Arriving at the landlord’s house one morning to report the previous night’s bandit attack, Angilù finds that Cirò has fled Mussolini’s fascists (hidden inside a fake-fronted coffin, he’s on his way to America).

In his place is Prince Adriano himself, described as a “rare eccentric: a Sicilian landowner who liked the land” and its shepherds too, remnants of “the true and ancient Sicily, classical Sicily”. The prince takes Angilù under his wing, employing him in Cirò’s place.

When we meet Angilù and Cirò again, nearly 20 years have passed, and much has changed. The novel is split into two parts: the first mostly taking place in North Africa in 1942; the second back in Sicily.

The two pairs of eyes through which we see the action unfold are those of Ray Marfione, a working-class Italian-American soldier who dreams of becoming a movie director, and Will Walker, a young British enlistee keen to live up to his father’s heroic military record.

Ray stumbles through the blood and guts of battle, his fellow men blown to smithereens to his right and left, while Will, due to his language skills, is steered towards a more ambassadorial role, keeping the peace between the local tribespeople and the occupying French.

With the German army driven out, the soldiers give chase, pushing north to Sicily where Will continues his diplomatic endeavours and Ray’s Italian heritage sees him become part of a supposed peacekeeping force. Perception, in this novel, is everything. Ray visualises his experiences as a rough director’s cut, he’s “a movie camera pushing forward into the world, seeing things”. As the bloody, gory reality closes in around him, the resultant mental trauma he suffers manifests itself as clogging mechanisms breaking down: “Instead single images, memories, kept catching as in a malfunctioning projector, the actors slowing down nonsensically and stopping, the images blistering and burning through as his mind gave way to exhaustion.”

Will’s perception, by comparison, is modelled on the literary – his constant companions are copies of The Wind in the Willows and Lucretius’s On the Nature of Things. His mind’s eye transforms his slightly squat, short figure (not the “look for the officer class”) into something more poetic: “In his soul he was tall, a traveller, a keen, wind-honed figure.” And while Ray sees his life projected in the third person, Will is the first-person narrator of his: “It was as though he were walking through the first chapter of a future biography, with his kitbag on his shoulder.”

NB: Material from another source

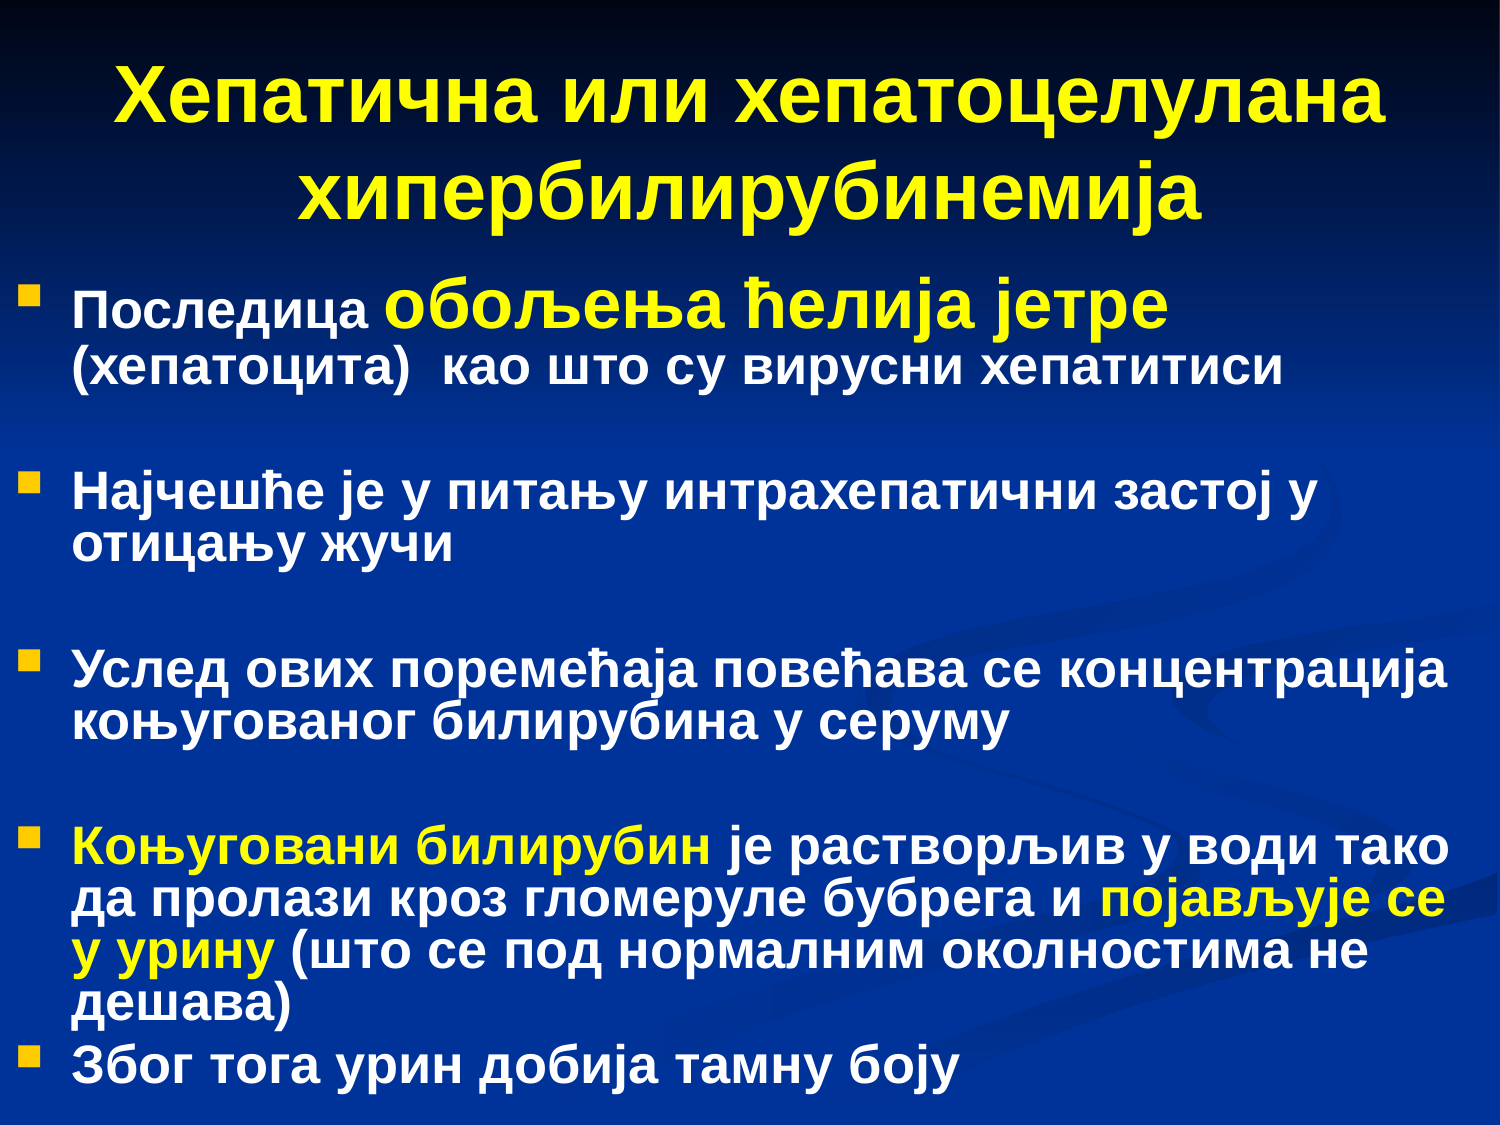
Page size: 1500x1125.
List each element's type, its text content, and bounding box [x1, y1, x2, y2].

The rub is that for all this insight, it’s what they don’t see that dictates Sicily’s future – some things are too dangerous to acknowledge: “People in a trance, in a dream blind with fear, silent even though they knew.” Having returned to the island at the special request of the US army, their man on the inside, as it were, Cirò is no longer simply stealing sheep, “squeezing mill owners and collecting tributes”.

America was indeed a land of opportunity for him and his ilk: “They’d killed and they’d negotiated. They ran numbers and nightclubs and girls. They imported morphine and booze, Cirò’s special area of interest, and they received tributes from all sorts of people and all sorts of places. They’d negotiated with the authorities and got them on side. They’d become political.”

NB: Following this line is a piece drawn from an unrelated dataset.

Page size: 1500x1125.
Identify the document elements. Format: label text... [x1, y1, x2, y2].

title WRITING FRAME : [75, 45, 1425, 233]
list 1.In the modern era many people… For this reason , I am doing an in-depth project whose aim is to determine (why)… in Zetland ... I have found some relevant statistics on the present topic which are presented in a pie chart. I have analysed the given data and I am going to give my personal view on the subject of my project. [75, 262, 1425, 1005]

The Allied forces intent on the defascistification of the island can try as they might to reinstate what they see as order, but with it they’re re-establishing the “old, broken law” that sees Angilù, among others, walking a “precipice”.

Given that he’s both an acclaimed poet and novelist, to praise the poetic cadence of Foulds’s prose seems like somewhat lazy applause, but the subtle beauty of his writing is undeniable. Combine this with a haunting story of men buffeted by powers beyond their control, and the result is a captivating novel by one of Britain’s best young writers.